* **Directions**
Quote the lines below word for word, omitting the pictures.

* **Data shown**
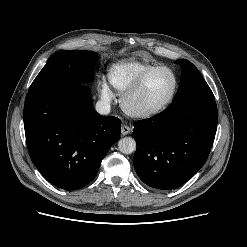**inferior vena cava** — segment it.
Masks as SVG:
<instances>
[{"label": "inferior vena cava", "instance_id": "1", "mask_svg": "<svg viewBox=\"0 0 247 247\" xmlns=\"http://www.w3.org/2000/svg\"><path fill=\"white\" fill-rule=\"evenodd\" d=\"M96 111L101 115H107L110 113L111 106L108 102L100 100L96 103Z\"/></svg>", "mask_w": 247, "mask_h": 247}]
</instances>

* **Finished task**
**inferior vena cava** — segment it.
Masks as SVG:
<instances>
[{"label": "inferior vena cava", "instance_id": "1", "mask_svg": "<svg viewBox=\"0 0 247 247\" xmlns=\"http://www.w3.org/2000/svg\"><path fill=\"white\" fill-rule=\"evenodd\" d=\"M96 111L101 115H107L110 113L111 106L108 102L100 100L96 103Z\"/></svg>", "mask_w": 247, "mask_h": 247}]
</instances>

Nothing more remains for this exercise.